The expression data for the filtered probes of both miRNA (1,179 probes) and gene (55,681 probes) microarrays were normalized using quantile normalization, and were subjected to DE analyses using QPROT software (an extension of the QSPEC software for generic expression data with missing values). DE genes were identified using the Z-statistics threshold that controls the FDR at 5% . The DE miRNAs and genes were further analyzed below to shortlist candidates associated with active roles in pulmonary repair and regeneration.

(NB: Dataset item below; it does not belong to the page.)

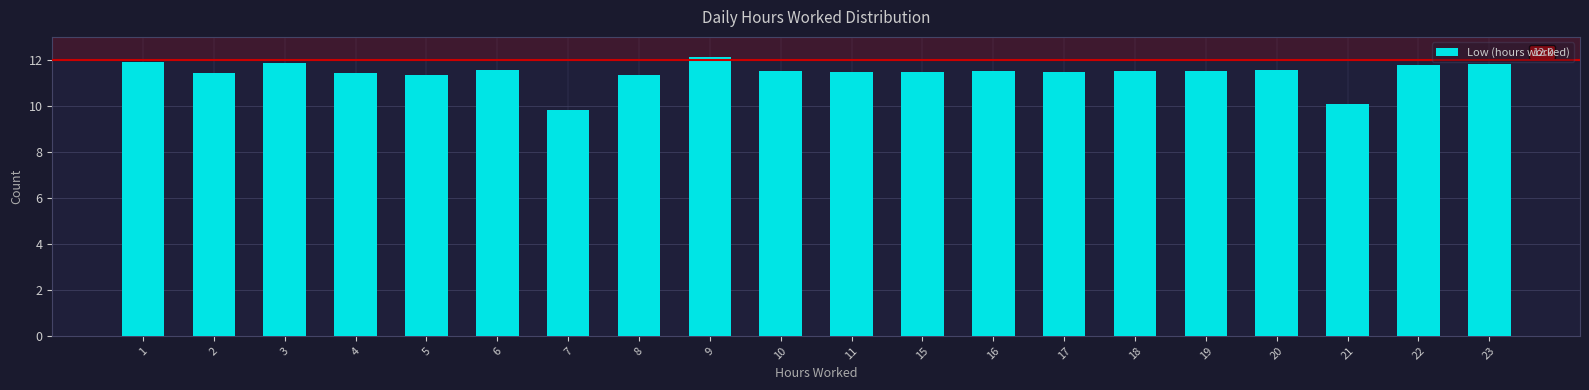

The chart shows a value of 11.4 at 4. True or false?

True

Real-time RT-PCR validation of miRNA and gene expression
A total of 5 miRNAs and 20 genes that were significantly regulated at both 7 and 15 dpi were selected for real-time RT-PCR to validate their differential expression based on the microarray data. A stem-loop primer miRNA Universal TaqMan RT-PCR system (Applied Biosystems, Foster City, CA) was utilized to validate miRNAs, and normalized using murine SNORD68 small nucleolar RNA [46, 47]. The miRNA stem-loop primers, specific forward primers and universal reverse primer are listed in Additional file 5: Table S2. Real-time RT-PCR assays to validate 20 genes were performed using reverse transcription with random hexamers (Promega, Madison, WI), the SYBR Green Master mix and LightCycler real-time PCR system (Roche, Penzberg, Germany), normalized against the RPL13a gene (Additional file 6: Table S3).

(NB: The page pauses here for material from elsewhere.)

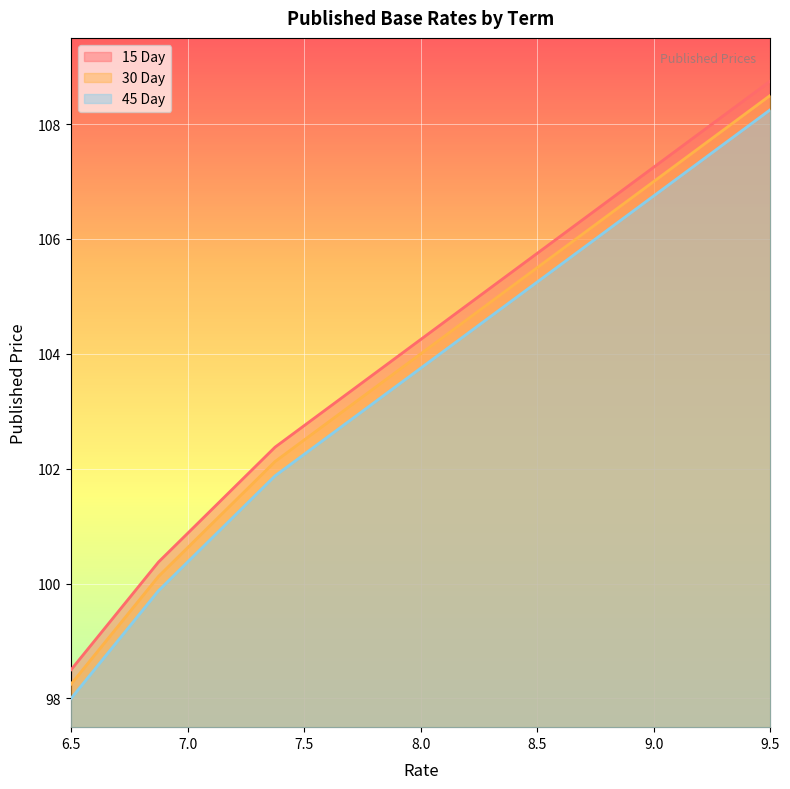

True or false: 45 Day has a value of 151.6 at 7.625.

False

Developmental pathway and TargetScan analyses
The DE genes identified above were filtered for repair-associated genes by the following criteria. Functional selection for repair association was performed manually using the function tree of the IPA software (Qiagen), where genes under developmental and repair functional groups were identified. These genes were then filtered again with the hypergeometric test and FDR control (the Benjamini-Hochberg procedure), and GO analysis . A concurrent miRNA TargetScan analysis at a PCT score of 0.5 was performed using the GeneSpring GX software (Agilent), and only miRNAs that target the filtered genes from the previous steps were selected. The selected genes (grouped as GO terms at P < 0.05) and miRNAs were then visualized in a network with Cytoscape software (v3.0.1).

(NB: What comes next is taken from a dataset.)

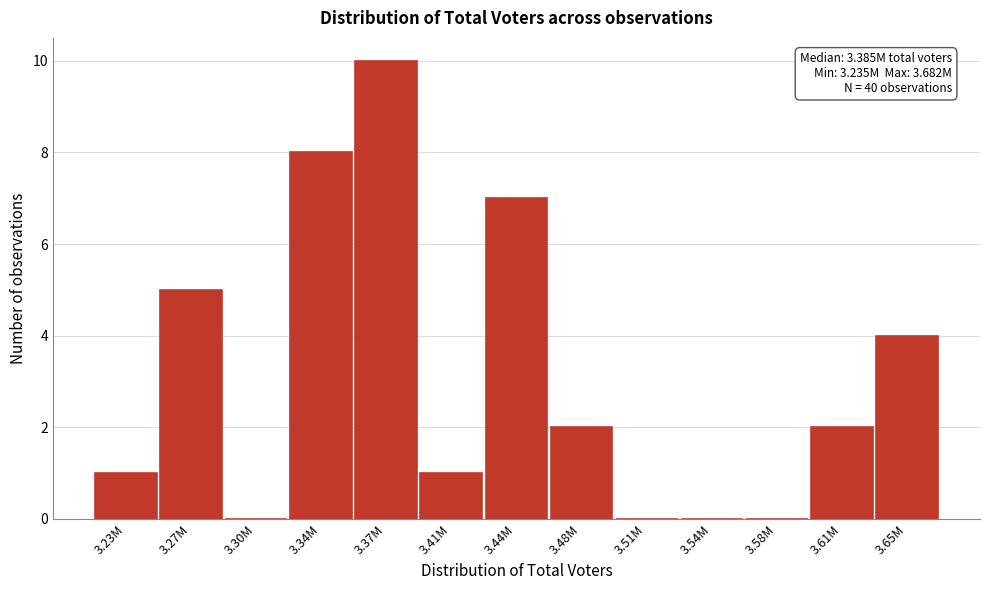

Reading left to right, what are all the values shown in this chart?

3.23M=1	3.27M=5	3.30M=0	3.34M=8	3.37M=10	3.41M=1	3.44M=7	3.48M=2	3.51M=0	3.54M=0	3.58M=0	3.61M=2	3.65M=4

Further refinement of miRNA candidate selection
To further narrow down the selected miRNA candidates, an additional filter system of miRNA raw abundance in control samples was taken into account. Therefore, a final set of miRNAs was selected based on their statistical significance, targeting related GO term members of gene analysis, highest or lowest raw abundance in control samples where the fold changes were deemed more significant. The selected miRNAs were then classified based on their expression changes and their implicated functions, and also whether they target genes directly associated with lung development and regeneration.
FDR calculation and GO enrichment analyses of the array dataset were performed using R statistics software for selection of significant DE miRNAs and genes. Student’s one sample t-test was performed on real-time RT-PCR verification and dividing AT2 pneumocyte quantification data with GraphPad and SPSS software. Results were represented as mean ± standard deviation (SD).